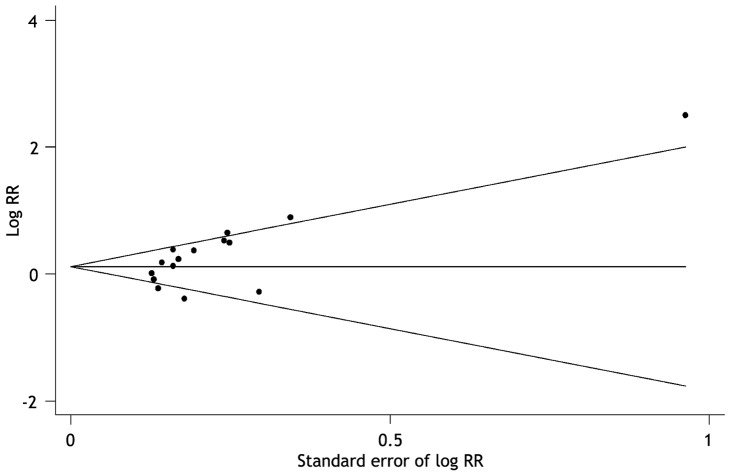
Funnel graph for the assessment of potential publication bias in talc pleurodesis compared with control therapies for malignant pleural effusion.The funnel graph plots log of relative risk (RR) against the standard error of the log of RR. Each solid circle represents each study in the meta-analysis. The line in the center indicates the summary RR.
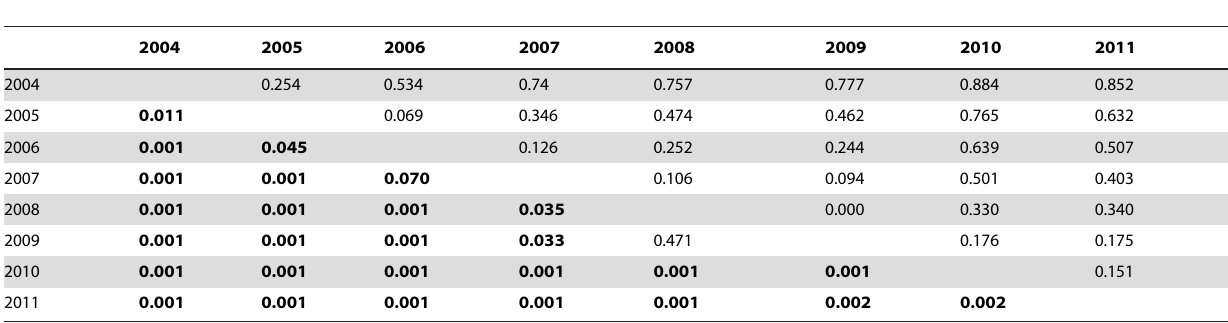
Table 2. ANOSIM results, including R - (top of matrix) and p -values (bottom of matrix) related to the comparisons of community composition between pairs of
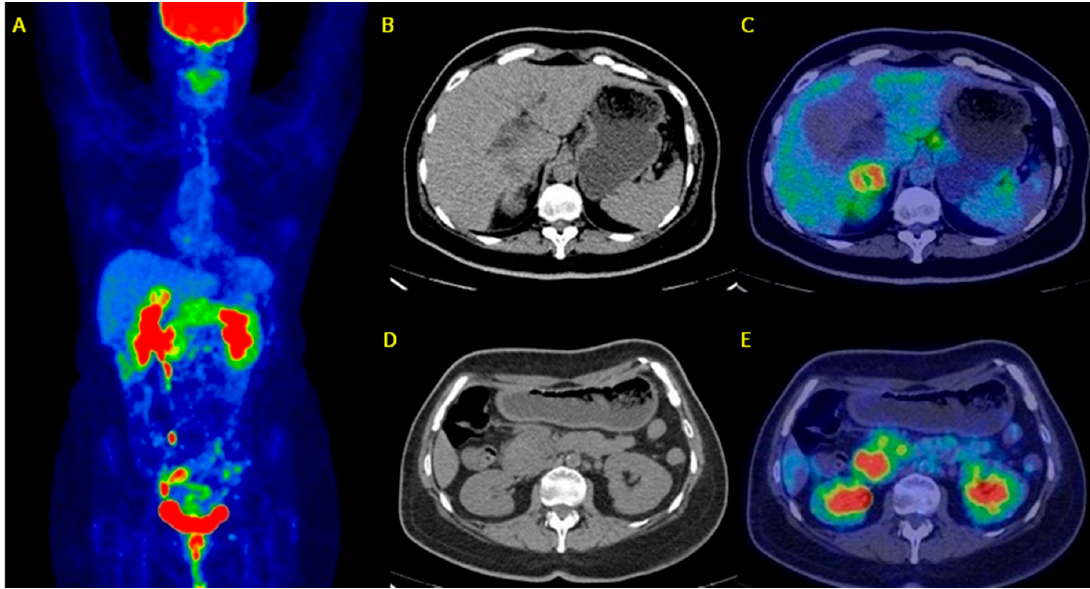
Figure 3. A sixty-two-year-old patient underwent 18 F-FDG PET/CT for metabolic characterization of a pancreatic lesion. Whole Body FDG PET/CT ( A : maximum intensity projection) revealed a focal uptake (SUVmax = 18) on the head of the pancreas ( D , E ) with a possible infiltration of the duodenum and a liver metastasis of S5 with a SUVmax = 12 ( B , C ). Histological samples of both uptakes confirmed the diagnosis of ductal adenocarcinoma infiltrating duodenum and liver metastasis. (Images from Nuclear Medicine Unit, Fondazione Istituto G.Giglio of Cefalù, Italy). Legend: A = Maximum intensity Projection (MIP); B-D = Axial images of low-dose CT; C-E = PET/CT fused images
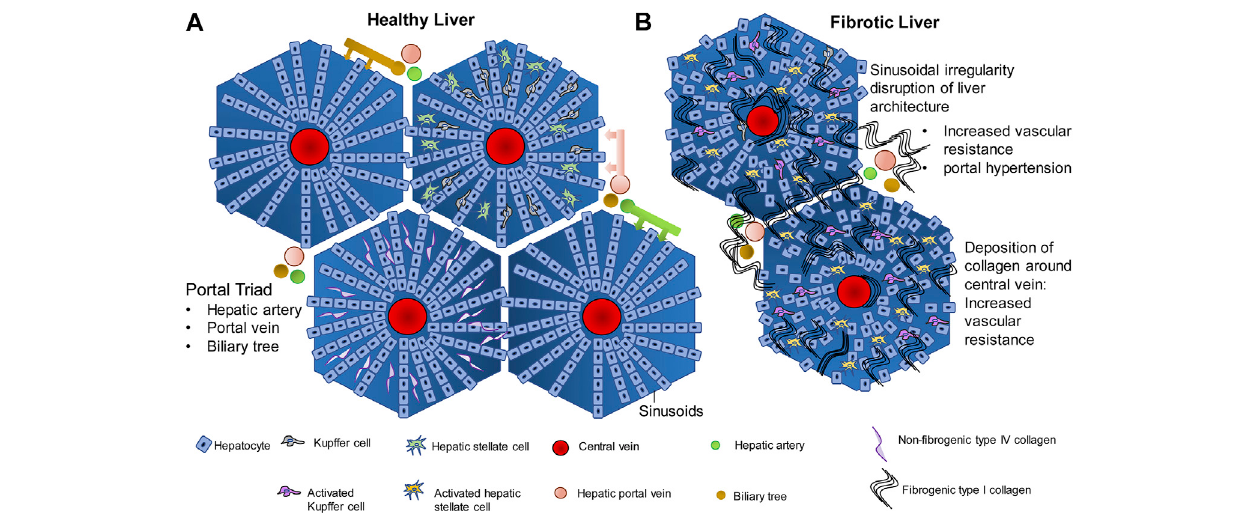
FIGURE 1 | Liver architecture in healthy liver and fi brosis. (A) In normal liver, hepatocytes are arranged in rows radiating outwards from the central vein, toward the edge of the lobule. The gaps between the hepatocyte rows are known assinusoidswhich arelined with endothelial cells, and contain Kupffer cells, hepatic stellate cells, andcontainextracellularmaterialsuchasthenon fi brogenictypeIVcollagen.Hepaticportalvein,hepaticarteryandbiliarytreearethethreemajorvesselsfeedingintothe sinusoidsand theexchangeofblood gases, nutrients and other signaling molecules occurs in thesinusoids. (B) Injury tohepatocytes due toany ofseveral causes such as alcohol, drug, genetic predisposition, etc., activates the wound healing fi brogenic response. Chronic injury to the hepatocytes and chronic activation of the fi brogenic pathway in the liver leads to synthesis of fi brogenic type I collagen by the Hepatic stellate cells and its deposition within the sinusoids. Deposition around the central vein and around the portal vein leads to increase in vascular resistance and portal hypertension. Compensatory mechanisms such as esophageal varices and ascites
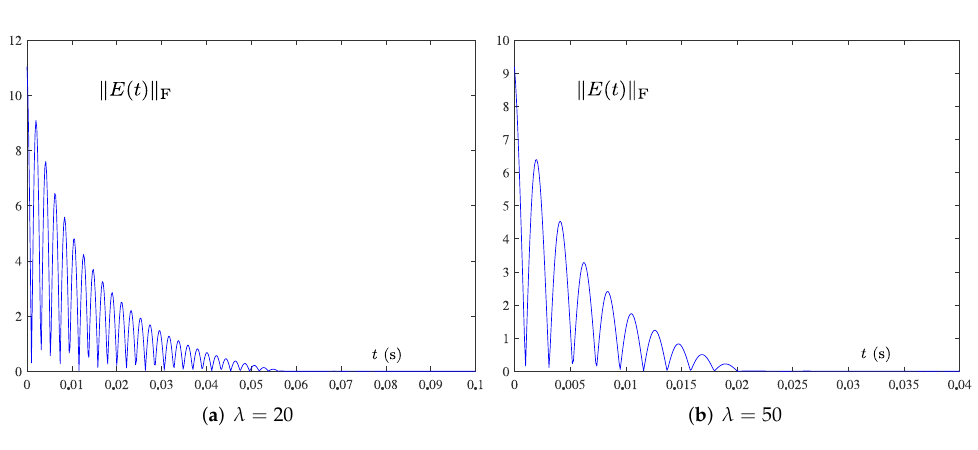
Figure 7. Simulation results under the constant periodic multiple-harmonic noise, OAZNN model (38) for TVMIP of (40) with λ = 20,50, respectively.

■ ■ ■ ■ ■

**PROBLEM**:
If an entry contains an image, print the rest of that entry exactly and leave the image out.

**RESPONSE AREA**:
Funnel graph for the assessment of potential publication bias in talc pleurodesis compared with control therapies for malignant pleural effusion.The funnel graph plots log of relative risk (RR) against the standard error of the log of RR. Each solid circle represents each study in the meta-analysis. The line in the center indicates the summary RR.
Table 2. ANOSIM results, including R - (top of matrix) and p -values (bottom of matrix) related to the comparisons of community composition between pairs of
Figure 3. A sixty-two-year-old patient underwent 18 F-FDG PET/CT for metabolic characterization of a pancreatic lesion. Whole Body FDG PET/CT ( A : maximum intensity projection) revealed a focal uptake (SUVmax = 18) on the head of the pancreas ( D , E ) with a possible infiltration of the duodenum and a liver metastasis of S5 with a SUVmax = 12 ( B , C ). Histological samples of both uptakes confirmed the diagnosis of ductal adenocarcinoma infiltrating duodenum and liver metastasis. (Images from Nuclear Medicine Unit, Fondazione Istituto G.Giglio of Cefalù, Italy). Legend: A = Maximum intensity Projection (MIP); B-D = Axial images of low-dose CT; C-E = PET/CT fused images
FIGURE 1 | Liver architecture in healthy liver and fi brosis. (A) In normal liver, hepatocytes are arranged in rows radiating outwards from the central vein, toward the edge of the lobule. The gaps between the hepatocyte rows are known assinusoidswhich arelined with endothelial cells, and contain Kupffer cells, hepatic stellate cells, andcontainextracellularmaterialsuchasthenon fi brogenictypeIVcollagen.Hepaticportalvein,hepaticarteryandbiliarytreearethethreemajorvesselsfeedingintothe sinusoidsand theexchangeofblood gases, nutrients and other signaling molecules occurs in thesinusoids. (B) Injury tohepatocytes due toany ofseveral causes such as alcohol, drug, genetic predisposition, etc., activates the wound healing fi brogenic response. Chronic injury to the hepatocytes and chronic activation of the fi brogenic pathway in the liver leads to synthesis of fi brogenic type I collagen by the Hepatic stellate cells and its deposition within the sinusoids. Deposition around the central vein and around the portal vein leads to increase in vascular resistance and portal hypertension. Compensatory mechanisms such as esophageal varices and ascites
Figure 7. Simulation results under the constant periodic multiple-harmonic noise, OAZNN model (38) for TVMIP of (40) with λ = 20,50, respectively.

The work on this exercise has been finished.